HELENA — American Tradition Partnership and other parties can’t recover nearly $140,000 in attorney fees from the state after successfully suing to strike down the 1912 Corrupt Practices Act, the Montana Supreme Court has ruled.
In a 6-1 decision last week, the Supreme Court upheld the decision of District Judge Jeffrey Sherlock of Helena, who had denied the request for the state to pay their attorney fees.
Seeking the fees were American Tradition Partnership, a Washington, D.C., group formerly known as Western Tradition Partnership; Champion Painting Inc., of Bozeman; and Montana Shooting Sports Association, based in Missoula.
They challenged Montana’s voter-passed 1912 law that prohibited corporations from making independent expenditures for or against political candidates, citing the U.S. Supreme Court’s 2010 Citizens United vs.

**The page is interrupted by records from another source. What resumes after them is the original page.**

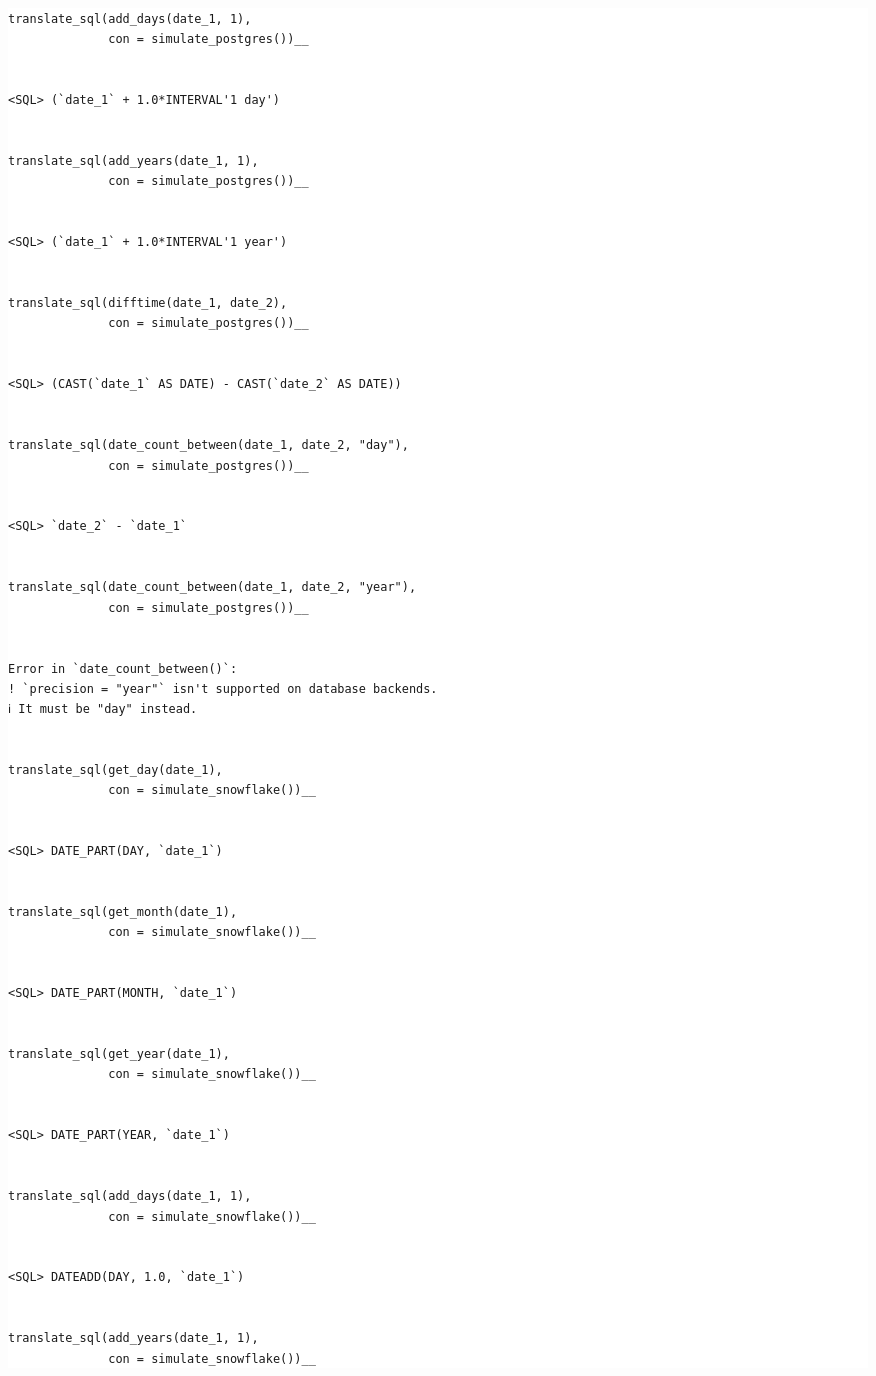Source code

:     
    translate_sql(add_days(date_1, 1), 
                  con = simulate_postgres())__
    
    
    <SQL> (`date_1` + 1.0*INTERVAL'1 day')
    
    
    translate_sql(add_years(date_1, 1), 
                  con = simulate_postgres())__
    
    
    <SQL> (`date_1` + 1.0*INTERVAL'1 year')
    
    
    translate_sql(difftime(date_1, date_2), 
                  con = simulate_postgres())__
    
    
    <SQL> (CAST(`date_1` AS DATE) - CAST(`date_2` AS DATE))
    
    
    translate_sql(date_count_between(date_1, date_2, "day"), 
                  con = simulate_postgres())__
    
    
    <SQL> `date_2` - `date_1`
    
    
    translate_sql(date_count_between(date_1, date_2, "year"), 
                  con = simulate_postgres())__
    
    
    Error in `date_count_between()`:
    ! `precision = "year"` isn't supported on database backends.
    ℹ It must be "day" instead.
    
    
    translate_sql(get_day(date_1), 
                  con = simulate_snowflake())__
    
    
    <SQL> DATE_PART(DAY, `date_1`)
    
    
    translate_sql(get_month(date_1), 
                  con = simulate_snowflake())__
    
    
    <SQL> DATE_PART(MONTH, `date_1`)
    
    
    translate_sql(get_year(date_1), 
                  con = simulate_snowflake())__
    
    
    <SQL> DATE_PART(YEAR, `date_1`)
    
    
    translate_sql(add_days(date_1, 1), 
                  con = simulate_snowflake())__
    
    
    <SQL> DATEADD(DAY, 1.0, `date_1`)
    
    
    translate_sql(add_years(date_1, 1), 
                  con = simulate_snowflake())__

FEC decision. Sherlock agreed and struck down the state law but refused to grant attorney fees.
The Montana Supreme Court, however, reversed Sherlock in December 2011 in a 5-2 decision and upheld the Montana law.

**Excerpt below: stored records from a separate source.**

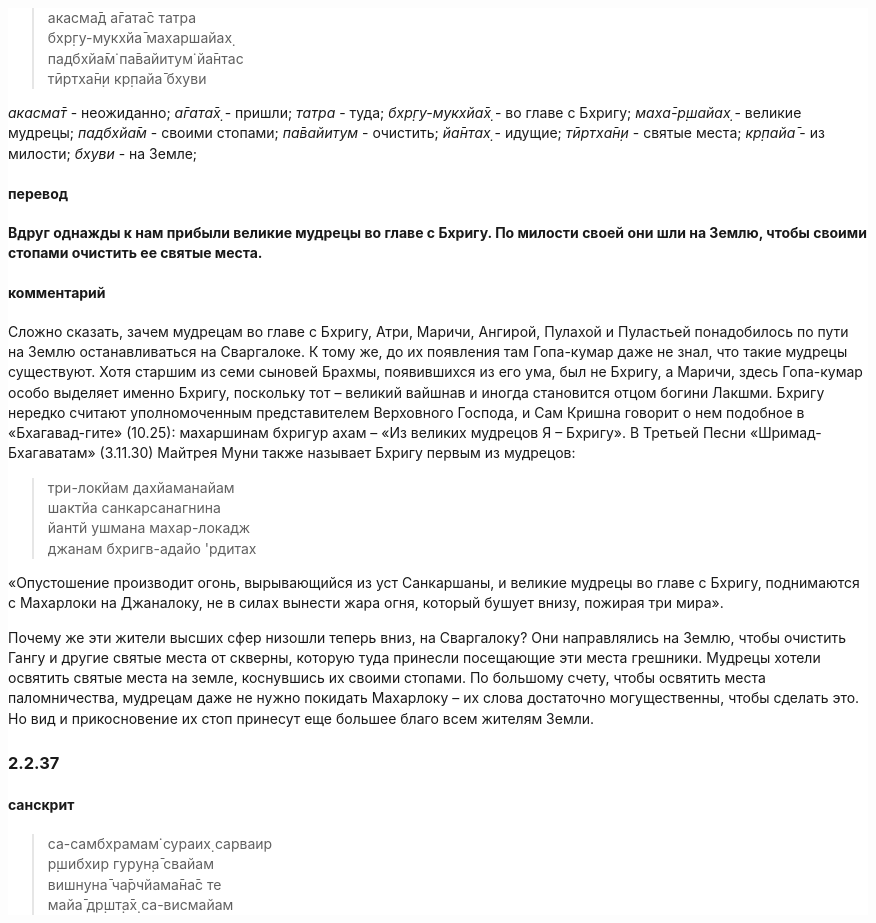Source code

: > акасма̄д а̄гата̄с татра<br/>
> бхр̣гу-мукхйа̄ махаршайах̣<br/>
> падбхйа̄м̇ па̄вайитум̇ йа̄нтас<br/>
> тӣртха̄н̣и кр̣пайа̄ бхуви

_акасма̄т_ - неожиданно;
_а̄гата̄х̣_ - пришли;
_татра_ - туда;
_бхр̣гу-мукхйа̄х̣_ - во главе с Бхригу;
_маха̄-р̣шайах̣_ - великие мудрецы;
_падбхйа̄м_ - своими стопами;
_па̄вайитум_ - очистить;
_йа̄нтах̣_ - идущие;
_тӣртха̄н̣и_ - святые места;
_кр̣пайа̄_ - из милости;
_бхуви_ - на Земле;

#### перевод

**Вдруг однажды к нам прибыли великие мудрецы во главе с Бхригу. По милости своей они шли на Землю, чтобы своими стопами очистить ее святые места.**

#### комментарий

Сложно сказать, зачем мудрецам во главе с Бхригу, Атри, Маричи, Ангирой, Пулахой и Пуластьей понадобилось по пути на Землю останавливаться на Сваргалоке. К тому же, до их появления там Гопа-кумар даже не знал, что такие мудрецы существуют. Хотя старшим из семи сыновей Брахмы, появившихся из его ума, был не Бхригу, а Маричи, здесь Гопа-кумар особо выделяет именно Бхригу, поскольку тот – великий вайшнав и иногда становится отцом богини Лакшми. Бхригу нередко считают уполномоченным представителем Верховного Господа, и Сам Кришна говорит о нем подобное в «Бхагавад-гите» (10.25): махаршинам бхригур ахам – «Из великих мудрецов Я – Бхригу». В Третьей Песни «Шримад-Бхагаватам» (3.11.30) Майтрея Муни также называет Бхригу первым из мудрецов:

> три-локйам дахйаманайам<br/>
> шактйа санкарсанагнина<br/>
> йантй ушмана махар-локадж<br/>
> джанам бхригв-адайо 'рдитах<br/>

«Опустошение производит огонь, вырывающийся из уст Санкаршаны, и великие мудрецы во главе с Бхригу, поднимаются с Махарлоки на Джаналоку, не в силах вынести жара огня, который бушует внизу, пожирая три мира».

Почему же эти жители высших сфер низошли теперь вниз, на Сваргалоку? Они направлялись на Землю, чтобы очистить Гангу и другие святые места от скверны, которую туда принесли посещающие эти места грешники. Мудрецы хотели освятить святые места на земле, коснувшись их своими стопами. По большому счету, чтобы освятить места паломничества, мудрецам даже не нужно покидать Махарлоку – их слова достаточно могущественны, чтобы сделать это. Но вид и прикосновение их стоп принесут еще большее благо всем жителям Земли.

### 2.2.37

#### санскрит

> са-самбхрамам̇ сураих̣ сарваир<br/>
> р̣шибхир гурун̣а̄ свайам<br/>
> вишн̣уна̄ ча̄рчйама̄на̄с те<br/>
> майа̄ др̣шт̣а̄х̣ са-висмайам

American Tradition Partnership and the others appealed that ruling to the U.S. Supreme Court. In June, the nation’s highest court, in a 5-4 decision, summarily reversed the Montana Supreme Court and struck down the state law.
The groups argued that they were entitled to have the state reimburse them for the legal fees under the “private attorney general doctrine.” Under that doctrine, private parties in lawsuits can argue for reimbursement of their legal fees in cases in which they sue to vindicate important constitutional rights that the government has failed to enforce.
ATP and the others argued they also were entitled to legal fees under Montana’s Uniform Declaratory Judgments Act.
Justice Beth Baker, writing for the majority, said the court could not conclude that “equitable consideration required it to award fees against the state under either the Uniform Declaratory Judgments Act or the private attorney general doctrine.”
She noted that District Judge Sherlock didn’t abuse his discretion in determining that the state had mounted a good-faith defense of the Corrupt Practices Act.
“While the attorney general did not prevail, it is difficult to conclude that his arguments were frivolous when five members of this court were convinced of their merit,” Baker wrote. “”In the final analysis, even though ATP vindicated principles of constitutional magnitude, the state’s defense also was grounded in constitutional principles and in an effort to enforce interests the executive deemed equally significant to its citizens.”
Justice James Nelson dissented, saying the corporations should have been awarded legal fees under the private attorney general doctrine.
The lawyer representing ATP was Margot B. Ogburn, of Bozeman.